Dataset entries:
================================

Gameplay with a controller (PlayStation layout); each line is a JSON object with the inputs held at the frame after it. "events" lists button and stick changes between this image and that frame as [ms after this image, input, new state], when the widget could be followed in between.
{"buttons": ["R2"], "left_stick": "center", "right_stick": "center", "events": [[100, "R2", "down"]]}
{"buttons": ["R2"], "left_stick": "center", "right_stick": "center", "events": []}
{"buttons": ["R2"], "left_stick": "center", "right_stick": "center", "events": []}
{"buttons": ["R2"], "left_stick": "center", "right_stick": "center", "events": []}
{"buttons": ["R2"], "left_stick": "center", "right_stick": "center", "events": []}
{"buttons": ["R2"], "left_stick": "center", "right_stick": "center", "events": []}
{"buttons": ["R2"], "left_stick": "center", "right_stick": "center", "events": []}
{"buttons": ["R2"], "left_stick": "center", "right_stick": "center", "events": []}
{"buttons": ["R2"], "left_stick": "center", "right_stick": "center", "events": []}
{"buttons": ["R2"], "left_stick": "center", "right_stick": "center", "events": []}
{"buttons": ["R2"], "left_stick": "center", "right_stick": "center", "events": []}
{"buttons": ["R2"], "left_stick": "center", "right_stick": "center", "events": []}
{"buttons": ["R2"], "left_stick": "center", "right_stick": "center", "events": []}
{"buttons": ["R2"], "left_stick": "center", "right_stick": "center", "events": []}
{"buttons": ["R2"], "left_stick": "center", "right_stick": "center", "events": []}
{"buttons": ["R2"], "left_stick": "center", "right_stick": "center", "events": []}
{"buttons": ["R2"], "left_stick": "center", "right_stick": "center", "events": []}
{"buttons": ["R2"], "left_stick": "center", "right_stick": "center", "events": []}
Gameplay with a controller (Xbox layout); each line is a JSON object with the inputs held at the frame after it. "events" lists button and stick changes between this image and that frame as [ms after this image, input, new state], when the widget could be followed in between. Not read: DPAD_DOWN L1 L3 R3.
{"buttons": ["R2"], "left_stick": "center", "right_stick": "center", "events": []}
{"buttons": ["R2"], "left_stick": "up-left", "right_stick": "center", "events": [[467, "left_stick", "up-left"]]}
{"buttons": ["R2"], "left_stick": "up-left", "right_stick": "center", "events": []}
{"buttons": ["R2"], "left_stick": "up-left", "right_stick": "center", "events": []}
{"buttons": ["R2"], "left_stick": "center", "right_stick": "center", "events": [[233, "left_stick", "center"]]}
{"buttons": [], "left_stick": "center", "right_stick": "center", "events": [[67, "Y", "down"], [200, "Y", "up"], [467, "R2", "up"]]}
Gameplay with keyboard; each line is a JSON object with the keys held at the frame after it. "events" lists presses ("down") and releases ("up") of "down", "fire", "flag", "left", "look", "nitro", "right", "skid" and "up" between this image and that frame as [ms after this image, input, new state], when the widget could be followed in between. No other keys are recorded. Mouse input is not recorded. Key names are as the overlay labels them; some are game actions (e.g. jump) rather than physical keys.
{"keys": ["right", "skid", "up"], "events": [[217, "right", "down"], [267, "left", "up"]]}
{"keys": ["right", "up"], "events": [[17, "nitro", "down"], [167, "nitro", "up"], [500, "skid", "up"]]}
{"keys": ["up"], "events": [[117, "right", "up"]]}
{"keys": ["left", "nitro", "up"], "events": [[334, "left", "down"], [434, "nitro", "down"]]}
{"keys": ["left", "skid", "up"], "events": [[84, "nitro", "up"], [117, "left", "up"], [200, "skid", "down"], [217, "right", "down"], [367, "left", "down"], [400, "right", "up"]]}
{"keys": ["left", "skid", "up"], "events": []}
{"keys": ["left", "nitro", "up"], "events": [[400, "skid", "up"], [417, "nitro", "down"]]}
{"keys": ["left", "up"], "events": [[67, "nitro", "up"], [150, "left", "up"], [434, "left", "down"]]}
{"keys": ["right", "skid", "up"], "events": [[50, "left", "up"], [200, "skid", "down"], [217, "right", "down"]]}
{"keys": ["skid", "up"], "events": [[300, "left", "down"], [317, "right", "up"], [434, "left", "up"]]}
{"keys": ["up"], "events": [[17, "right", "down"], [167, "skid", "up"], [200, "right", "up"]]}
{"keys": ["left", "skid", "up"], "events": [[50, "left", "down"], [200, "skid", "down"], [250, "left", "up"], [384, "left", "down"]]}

================================

What you will do. Take every line above that includes the string "changes" and return it.

Solution.
Gameplay with a controller (PlayStation layout); each line is a JSON object with the inputs held at the frame after it. "events" lists button and stick changes between this image and that frame as [ms after this image, input, new state], when the widget could be followed in between.
Gameplay with a controller (Xbox layout); each line is a JSON object with the inputs held at the frame after it. "events" lists button and stick changes between this image and that frame as [ms after this image, input, new state], when the widget could be followed in between. Not read: DPAD_DOWN L1 L3 R3.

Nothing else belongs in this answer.